Welcome to a new, occasional series running up to the Autumn spending review. We’re planning for the “Cut Of The Day” to be as arbitrary, brutish and irregular as the whims of the Treasury axemen. So you may see a few examples on a single day, or none at all.
The basic premise is to lay out the case for and against various measures. We’ll try to pull together some greatest hits before the Spending review. So please do let us know if you think the options are too damaging, cruel or indeed unnecessarily merciful.
Option: Peg public sector pension payments to Consumer Price Index instead of Retail Price Index
Saving: Around £1.25bn a year by 2014/15 (assuming CPI is around 1 per cent less than RPI)
How a minister would justify it: Gold plated pensions uprated by RPI are unsustainable. John Hutton will look at the long term reforms, which are likely to affect current employees. This interim step contains the costs of payments to those who are already retired.

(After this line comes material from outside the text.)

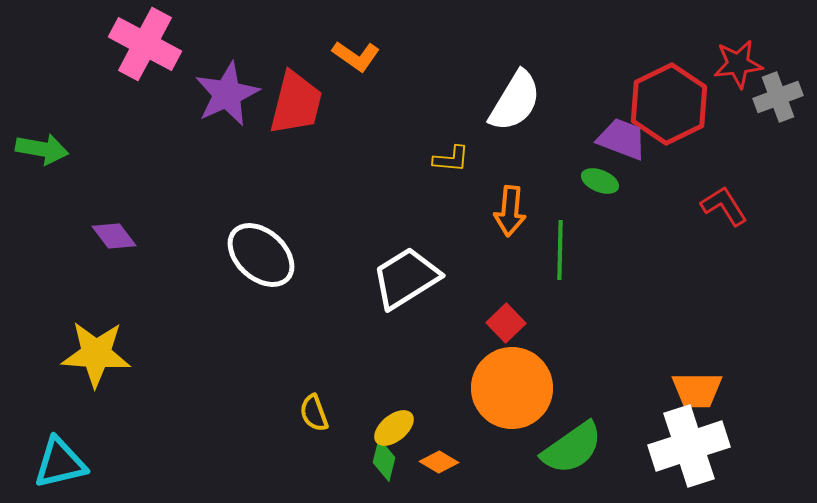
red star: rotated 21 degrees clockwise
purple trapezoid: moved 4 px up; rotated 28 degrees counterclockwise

Using CPI puts the £25.4bn annual bill for unfunded public sector pensions on a more sustainable footing that is not distorted by house prices. Who can complain at the government using the Bank of England’s measure of inflation?This is still a more generous deal than can be expected in the private sector.
And, of course, it keeps George Osborne’s pledge to protect accrued benefits. Pension contracts say the payments will rise in line with general prices — a measure is not specified. Whether to use CPI or RPI is for the chancellor to decide.
The case against: This is arbitrary and stealthy cut to the incomes of more than 2m pensioners. It is a cowardly way of taking money off the elderly through a sneaky technical change, rather than simply cutting payments. It is a breach of trust that will backfire in elections, as the over 60s are more likely to vote. It pre-empts the Hutton review. And it hits poorer pensioners harder.